• Selected text
Skift Take
The pandemic has brought about a permanent and massive digital adoption in Southeast Asia. This structural change should be good for online travel. But first it has to swallow a great deal of bad.
Locked down and restricted to travel, 40 million people in Southeast Asia’s largest countries turned to the internet for the first time this year, compared with a total of 100 million between 2015 and 2019.
This brings to 400 million the total number of internet users to date in the Philippines, Vietnam, Thailand, Malaysia and Singapore, according to a report by Google, Temasek and Bain & Company. That means 70 percent of the total population of 583 million in the six countries surveyed are now online, compared with 62 percent last year.
Not only that, thanks to Covid-19, “they are consuming and not just browsing,” said Google Southeast Asia’s vice president Stephanie Davis during a briefing on Tuesday on the findings of the latest “E-conomy SEA 2020” report.
One in three new users said they consumed a digital service for the first time as a result of lockdowns. Education, groceries and loans were the top purchases. Ninety percent intend to continue their newfound habits post-pandemic.

• Required actions
1. In the article on Southeast Asia's digital adoption, why did 40 million people in the region's largest countries go online for the first time this year? Answer in one to three sentences.
2. Please output the part of the article on Southeast Asia's digital adoption between "One in three" and "newfound habits post-pandemic.", inclusive.

Entries drawn from a collection:
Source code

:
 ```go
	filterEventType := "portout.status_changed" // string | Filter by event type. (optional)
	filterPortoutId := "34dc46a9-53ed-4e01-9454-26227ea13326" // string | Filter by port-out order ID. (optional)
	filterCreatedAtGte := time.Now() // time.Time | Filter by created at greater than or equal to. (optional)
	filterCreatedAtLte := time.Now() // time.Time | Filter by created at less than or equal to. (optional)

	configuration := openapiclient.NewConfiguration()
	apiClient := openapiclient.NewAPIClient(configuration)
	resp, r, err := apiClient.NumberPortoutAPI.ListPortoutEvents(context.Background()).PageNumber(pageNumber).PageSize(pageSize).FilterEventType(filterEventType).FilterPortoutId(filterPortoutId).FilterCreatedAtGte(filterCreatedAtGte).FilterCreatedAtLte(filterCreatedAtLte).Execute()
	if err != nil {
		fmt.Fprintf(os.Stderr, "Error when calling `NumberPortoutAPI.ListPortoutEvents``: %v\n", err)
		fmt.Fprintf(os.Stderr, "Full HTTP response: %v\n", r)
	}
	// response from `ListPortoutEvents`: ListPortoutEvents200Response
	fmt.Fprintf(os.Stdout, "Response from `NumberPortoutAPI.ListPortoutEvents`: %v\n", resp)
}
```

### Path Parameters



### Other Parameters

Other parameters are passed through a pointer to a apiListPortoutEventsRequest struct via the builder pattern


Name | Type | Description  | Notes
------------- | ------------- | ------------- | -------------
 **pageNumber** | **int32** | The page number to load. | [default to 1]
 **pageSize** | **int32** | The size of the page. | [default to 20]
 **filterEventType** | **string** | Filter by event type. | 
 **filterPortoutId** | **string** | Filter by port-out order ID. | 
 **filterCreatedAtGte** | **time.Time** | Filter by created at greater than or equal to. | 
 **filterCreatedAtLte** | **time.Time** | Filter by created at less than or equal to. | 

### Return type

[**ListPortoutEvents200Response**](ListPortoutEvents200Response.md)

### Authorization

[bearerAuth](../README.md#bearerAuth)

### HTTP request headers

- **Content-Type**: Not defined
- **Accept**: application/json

• Completed exercise
1. They were locked down and restricted from traveling, so they turned to the internet. The pandemic brought about this digital adoption.

2.
One in three new users said they consumed a digital service for the first time as a result of lockdowns. Education, groceries and loans were the top purchases. Ninety percent intend to continue their newfound habits post-pandemic.